Angie was in the picture too. Angie hadn’t been smiling.

She dropped her head as her eyes filled with tears. She ran a finger over the picture but found no smooth skin or satin dress, only a cold surface she couldn’t penetrate. She was full of the things she wanted to say, but didn’t know what they were; she only knew she was so proud of Chrissie, her beautiful little girl – and at the same time she wanted to tear the picture in two with her teeth.

It had started with Mr Cosgrove. There weren’t many teachers at the dance; the parent-helpers covered it, mums like Angie, those who weren’t forbidden to be there by their kids for fear of embarrassment. But Mr Cosgrove had been there, and he looked like one of the cool teachers, the kind who tell their pupils to call them by their first name. Angie didn’t know his first name but she had crossed the dance floor and sidled up to him as he ladled fruit punch into a paper cup. He grinned and passed it to her. The DJ was playing some throbbing beat.

‘Good tune,’ he said. He pronounced it ‘choon’, and
that was when Angie knew he was one of the cool teachers. She didn’t know the name of the band, but she recognised the sound from the CDs Chrissie liked to blast from her room and she nodded along to the rhythm. She took a sip of the punch and pulled a face.

‘I know,’ said Mr Cosgrove, ‘it could use something.’

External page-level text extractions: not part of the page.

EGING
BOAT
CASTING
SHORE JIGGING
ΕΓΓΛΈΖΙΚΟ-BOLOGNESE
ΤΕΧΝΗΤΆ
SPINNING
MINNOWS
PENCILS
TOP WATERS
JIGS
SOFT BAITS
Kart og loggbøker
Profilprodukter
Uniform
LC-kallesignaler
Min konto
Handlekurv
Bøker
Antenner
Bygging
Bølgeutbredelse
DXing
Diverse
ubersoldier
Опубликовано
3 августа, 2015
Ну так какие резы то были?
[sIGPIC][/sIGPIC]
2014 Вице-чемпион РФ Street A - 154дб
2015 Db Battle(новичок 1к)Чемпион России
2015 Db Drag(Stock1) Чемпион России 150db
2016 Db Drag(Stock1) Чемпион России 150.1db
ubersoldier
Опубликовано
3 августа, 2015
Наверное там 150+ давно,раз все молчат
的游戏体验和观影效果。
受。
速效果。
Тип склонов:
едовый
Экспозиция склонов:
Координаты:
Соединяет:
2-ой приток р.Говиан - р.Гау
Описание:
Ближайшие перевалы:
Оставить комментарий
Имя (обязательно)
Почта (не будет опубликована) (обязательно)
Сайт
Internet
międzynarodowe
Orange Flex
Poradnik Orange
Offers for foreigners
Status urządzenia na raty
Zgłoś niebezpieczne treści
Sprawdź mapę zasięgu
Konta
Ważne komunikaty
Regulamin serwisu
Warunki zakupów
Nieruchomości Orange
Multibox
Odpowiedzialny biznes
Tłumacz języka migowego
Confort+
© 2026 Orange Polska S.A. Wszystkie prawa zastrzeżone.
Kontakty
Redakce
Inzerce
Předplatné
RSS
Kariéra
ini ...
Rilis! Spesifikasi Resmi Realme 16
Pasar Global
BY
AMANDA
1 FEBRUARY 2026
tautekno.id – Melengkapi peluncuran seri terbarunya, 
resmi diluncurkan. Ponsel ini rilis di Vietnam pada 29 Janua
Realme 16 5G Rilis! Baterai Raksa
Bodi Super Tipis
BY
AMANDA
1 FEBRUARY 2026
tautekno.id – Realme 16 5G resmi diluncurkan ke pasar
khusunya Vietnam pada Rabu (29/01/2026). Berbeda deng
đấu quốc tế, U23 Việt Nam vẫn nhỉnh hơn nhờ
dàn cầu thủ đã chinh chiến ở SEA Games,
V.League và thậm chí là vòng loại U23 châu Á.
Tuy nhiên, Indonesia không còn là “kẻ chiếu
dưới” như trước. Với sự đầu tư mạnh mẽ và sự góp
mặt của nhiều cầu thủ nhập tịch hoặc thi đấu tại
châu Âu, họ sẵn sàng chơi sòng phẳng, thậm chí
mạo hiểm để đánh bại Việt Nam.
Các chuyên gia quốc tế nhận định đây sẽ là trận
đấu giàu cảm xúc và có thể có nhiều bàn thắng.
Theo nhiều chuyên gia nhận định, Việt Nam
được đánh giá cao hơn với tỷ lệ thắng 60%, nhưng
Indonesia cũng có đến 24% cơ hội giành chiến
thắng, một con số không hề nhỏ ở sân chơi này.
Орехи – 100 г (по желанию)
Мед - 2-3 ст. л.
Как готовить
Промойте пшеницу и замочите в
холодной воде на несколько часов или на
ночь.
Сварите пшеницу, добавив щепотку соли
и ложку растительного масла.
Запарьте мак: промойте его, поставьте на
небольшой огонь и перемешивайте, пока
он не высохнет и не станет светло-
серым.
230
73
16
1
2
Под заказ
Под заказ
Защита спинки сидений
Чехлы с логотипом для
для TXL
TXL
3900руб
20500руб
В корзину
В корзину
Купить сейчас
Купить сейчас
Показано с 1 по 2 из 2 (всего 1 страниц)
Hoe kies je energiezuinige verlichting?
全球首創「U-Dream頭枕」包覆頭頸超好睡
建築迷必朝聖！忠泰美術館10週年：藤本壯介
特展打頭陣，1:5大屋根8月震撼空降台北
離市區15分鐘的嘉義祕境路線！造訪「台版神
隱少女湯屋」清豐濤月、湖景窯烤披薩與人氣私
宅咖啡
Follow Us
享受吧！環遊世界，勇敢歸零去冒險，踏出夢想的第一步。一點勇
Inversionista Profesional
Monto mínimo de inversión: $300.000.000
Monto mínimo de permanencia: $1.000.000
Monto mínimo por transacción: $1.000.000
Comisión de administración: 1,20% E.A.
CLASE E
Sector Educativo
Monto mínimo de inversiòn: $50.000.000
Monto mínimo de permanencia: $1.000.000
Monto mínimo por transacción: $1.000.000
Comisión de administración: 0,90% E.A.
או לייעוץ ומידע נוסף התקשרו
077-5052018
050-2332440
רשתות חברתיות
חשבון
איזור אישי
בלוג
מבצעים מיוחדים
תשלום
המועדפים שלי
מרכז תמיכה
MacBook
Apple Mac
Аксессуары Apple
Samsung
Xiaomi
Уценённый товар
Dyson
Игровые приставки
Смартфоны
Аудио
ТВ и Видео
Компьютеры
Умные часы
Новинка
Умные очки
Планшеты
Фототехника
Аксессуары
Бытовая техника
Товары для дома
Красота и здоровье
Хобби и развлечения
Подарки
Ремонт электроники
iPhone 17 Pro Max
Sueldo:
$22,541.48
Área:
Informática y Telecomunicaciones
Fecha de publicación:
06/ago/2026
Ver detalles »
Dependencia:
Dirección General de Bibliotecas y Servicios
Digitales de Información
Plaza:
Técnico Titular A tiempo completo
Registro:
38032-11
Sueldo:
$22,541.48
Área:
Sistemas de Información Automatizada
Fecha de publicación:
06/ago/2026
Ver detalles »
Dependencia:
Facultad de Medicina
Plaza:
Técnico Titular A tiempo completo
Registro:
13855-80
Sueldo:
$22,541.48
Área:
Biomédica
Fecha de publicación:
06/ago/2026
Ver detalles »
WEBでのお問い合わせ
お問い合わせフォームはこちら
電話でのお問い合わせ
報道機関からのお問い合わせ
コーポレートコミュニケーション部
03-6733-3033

She turned and gave him her smile, the full beam, and nodded. She was still moving to the music. She had a good body for dancing, worked out at the gym four times a week, five when she could manage it. Her hair swung around her face, a shade darker than Chrissie’s pale blonde. Mr Cosgrove was probably in his late thirties. He was regular of feature and untidy of hair, unshaven. Angie liked untidy hair in a man, imagined for a moment what her daughter would say if she put out a hand and ran her fingers through it, right there in front of everybody; she smiled, imagining the scandalised shrieks. Chrissie was somewhere behind her, no doubt at the centre of a huddle of her friends. They’d all be covering their mouths with their hands while yelling their gossip over the music. No doubt they were wondering why no one had yet sneaked vodka into the punch. Angie was beginning to wonder too.

‘You must be Chrissie’s mum,’ Mr Cosgrove was saying. He put out a hand and she shook it, catching it only by the fingers. She could feel the bones beneath the skin.